Forse aveva tirato troppo la corda, forse avrebbe dovuto fermarsi prima, ma ormai era in ballo, tanto valeva ballare.

“E tu non fare lo stronzo con me!”

Cult inspirava ed espirava velocemente, mentre Joan tratteneva il respiro, in attesa.

“Forse non volevo che bevessi con altri, o forse stavo solo pensando ai cazzi miei e tu ti ritieni al centro del mondo”.

Un tuffo al cuore, senza motivo. Era ubriaca la notte prima con lui. Era a letto la notte prima con lui. Lo stringeva mentre dormiva. Con lui.

“Entra con me”. Sussurrò, appoggiandosi al muro. “Bevi qualcosa con me”. 

Lui la raggiunse. Appoggiò una mano proprio accanto alla sua testa. Joan si trovò a sperare ardentemente che dicesse di sì.

“Devo lavorare, ragazzina”.

Non voleva più guardarlo. Era stanca e voleva andare a casa. Solo in quel momento capì quanto fosse stata stupida.

Un passo avanti e dieci indietro.

Si allontanò, mentre Cult rimase aggrappato a quel muro. Le mani ormai strette a pungo, le nocche bianche.
 

Quando Joan rientrò si sforzò di usare il suo miglior sorriso. Le ricordò i pranzi in famiglia quando non stava bene o non aveva voglia. Sua madre la incitava sempre a sorridere nonostante tutto, anche se dentro sei triste o qualcosa non va, sorridere sempre.

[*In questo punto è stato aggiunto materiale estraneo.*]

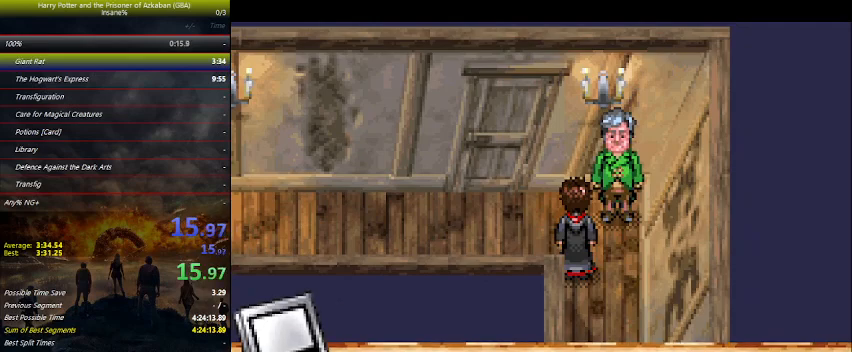
Gameplay with keyboard and mouse; each line is a JSON object with the keys held at the frame after it. "events" lists presses ("down") and releases ("up") of "a", "ctrl", "d", "down", "e", "escape", "f", "f1", "f4", "left", "q", "r", "return", "right", "s", "shift", "space", "tab", "up", "w" and "z" between this image and that frame as [ms after this image, input, new state], when the widget could be followed in between. No other keys are recorded. "mouse_move" is the direction in which the mouse moves at that frame (one of eight, or "still"), when it could be read. Mouse buttons are not recorded.
{"keys": [], "mouse_move": "still", "events": [[33, "space", "up"], [67, "space", "down"], [133, "space", "up"], [167, "space", "down"], [200, "space", "up"], [267, "space", "down"], [400, "space", "up"], [467, "space", "down"], [500, "space", "up"]]}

Doveva ricordarsi di ringraziare sua madre perché grazie a quell’insegnamento nessuno le fece domande. Tranne Alison, che le chiese come mai indossasse una giacca da uomo.

“Ero fuori a prendere aria e dato che avevo freddo Cult me l’ha prestata”.

Il discorso morì li, nonostante l’occhiata di Steve nella sua direzione. La ignorò, fingendo di non essersene accorta.

All’interno del locale faceva caldo, ma lei non riuscì a togliersi quella giacca dalle spalle. Forse era colpa del freddo degli occhi di Cult o forse de profumo che emanava
e che le impediva di abbandonarla semplicemente su una sedia così come aveva abbandonato il suo cappotto.

Era tardi e Alison e Blake stavano tornando a casa.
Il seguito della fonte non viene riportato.